Praying at the World Council of Churches in Geneva - Actualite Religieuse, Special Edition, 1995
13. CZ: In light of the above quote, could it not be that the pope, perhaps erroneously, thinks his ecumenical outreach is ordered, in the words of Pius XI, to "promoting the return to the one true Church of Christ of those who are separated from it"?
ASG: If the Catholic Faith is no longer required to belong to the Church, this Church will no longer be the Catholic Church. As for the interior dispositions of the Pope John Paul II, I do not have the elements to give an opinion.

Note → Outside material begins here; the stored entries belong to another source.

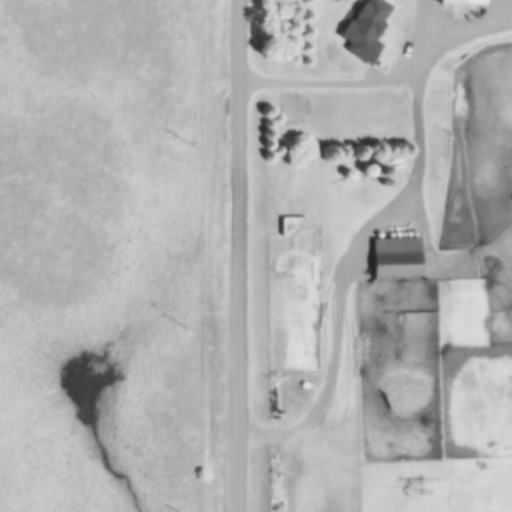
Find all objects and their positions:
road: (468, 33)
building: (384, 34)
building: (379, 37)
road: (366, 82)
silo: (371, 170)
building: (371, 170)
building: (365, 171)
silo: (386, 171)
building: (386, 171)
road: (240, 256)
building: (399, 256)
building: (393, 259)
road: (347, 266)
storage tank: (352, 293)
building: (352, 293)
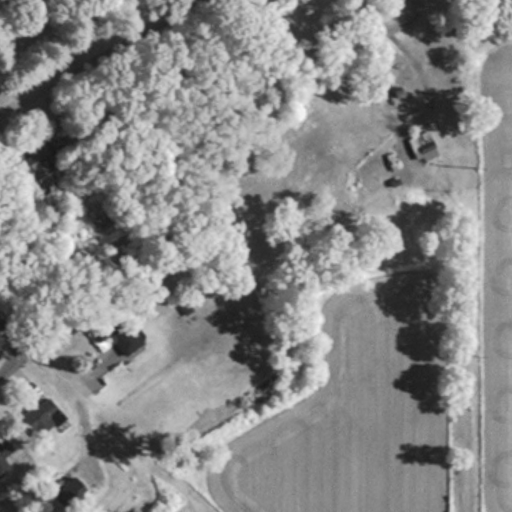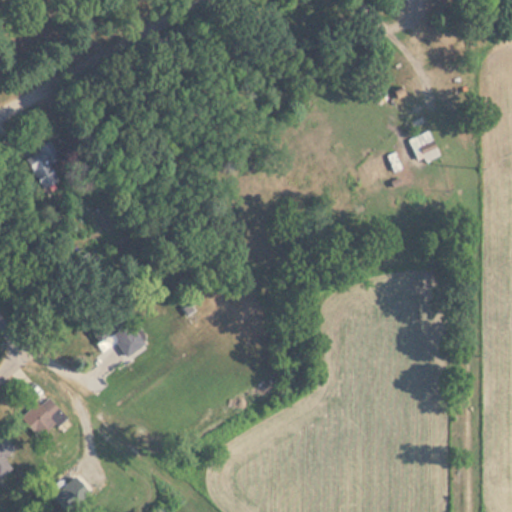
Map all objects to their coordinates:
road: (104, 60)
building: (422, 147)
building: (39, 166)
building: (116, 333)
road: (13, 335)
road: (11, 361)
building: (45, 418)
building: (4, 455)
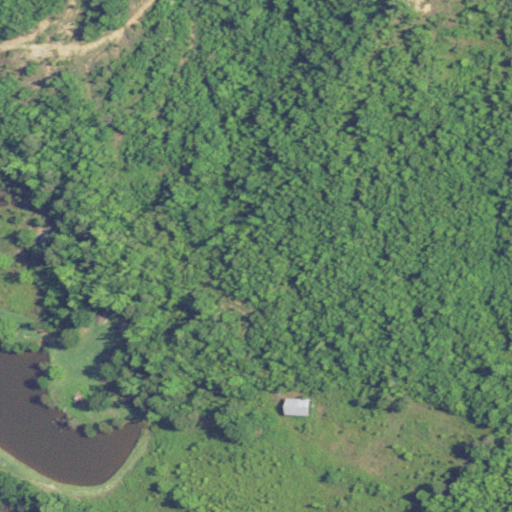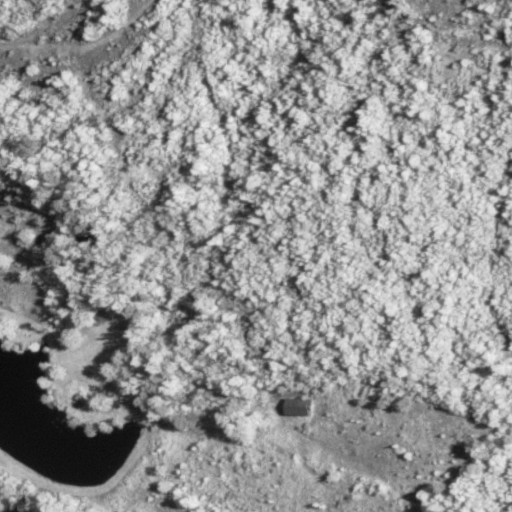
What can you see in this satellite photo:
building: (41, 233)
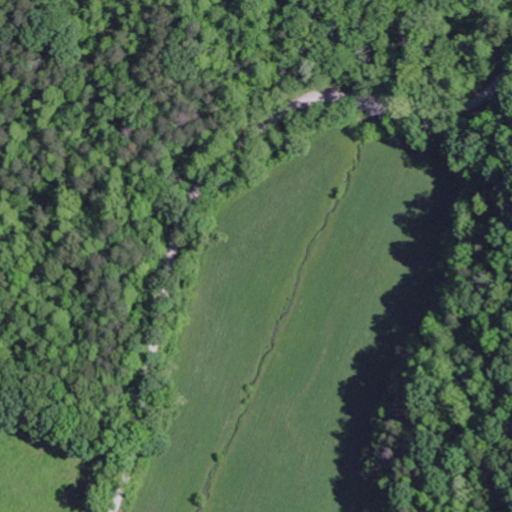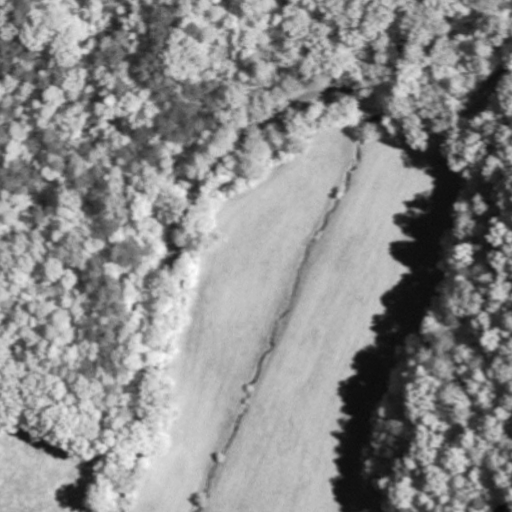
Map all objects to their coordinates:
road: (210, 179)
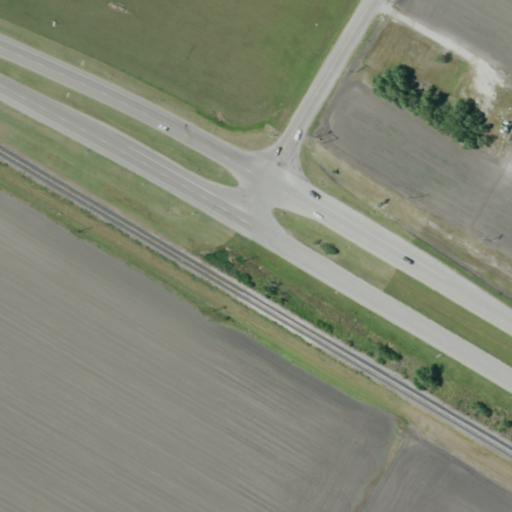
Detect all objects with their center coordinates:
building: (407, 59)
road: (321, 88)
road: (134, 110)
road: (121, 152)
road: (256, 199)
road: (390, 247)
railway: (255, 300)
road: (377, 301)
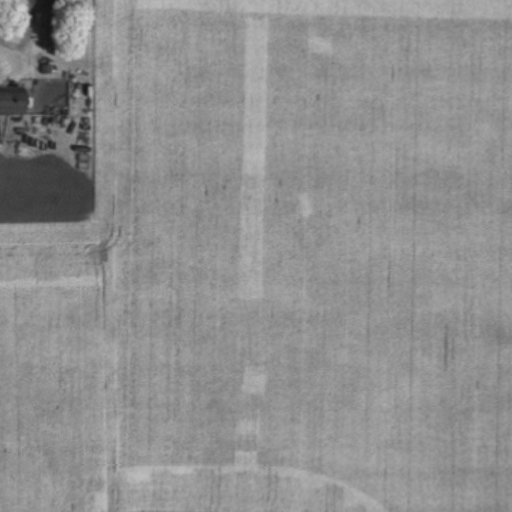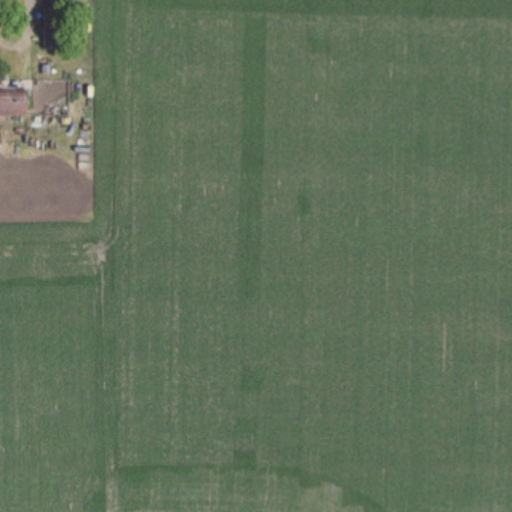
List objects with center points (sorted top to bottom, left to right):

14. CZ: On page 42 [of “Quo Vadis, Petre?”] you write, that the Vatican II Council stated that "there is a possibility of salvation in the practice of innumerable religions." Does the council say this, or simply that some in non-Catholic religions may be saved? The difference being, of course, that they are saved though they are in those religions, but not through them.
ASG: The decree Unitatis Redintegratio (3c, 3d) clearly states that salvation can exist outside of the Church. It is this text to which I refer: “The brethren divided from us also carry out many of the sacred actions of the Christian religion. Undoubtedly, in ways that vary according to the condition of each Church or Community, these actions can truly engender a life of grace, and can rightly be described as capable of providing access to the community of salvation. …. For the Spirit of Christ has not refrained from using them as means of salvation ….”
You can see that Vatican II is quite clear regarding salvation outside of the Catholic Church. I could cite other excerpts. I hope this single text will resolve your doubt.
15. CZ: It seems that the pope goes out of his way to see something positive in everything - a tendency that can be problematic and confusing in an age that makes few distinctions. To what degree do you think this habit of the pope's to be merely a matter of policy or a symptom of a deeper theological bent?
ASG: It is my principle not to judge the internal intentions of individuals. I analyze only external actions. Doing this, obviously, I try to discern the direction they incline toward and the tendencies they actually realize. Thus, I have no opinion about the hypothesis you raise that John Paul II would be moved by the good intention of seeing only the positive side in everything. I respect your opinion, but I do not have the elements to know if it is true or not. The question that you raised about “this habit of the pope to be merely a matter of policy or a symptom of a deeper theological bent” seems to me without the necessary base in concrete reality.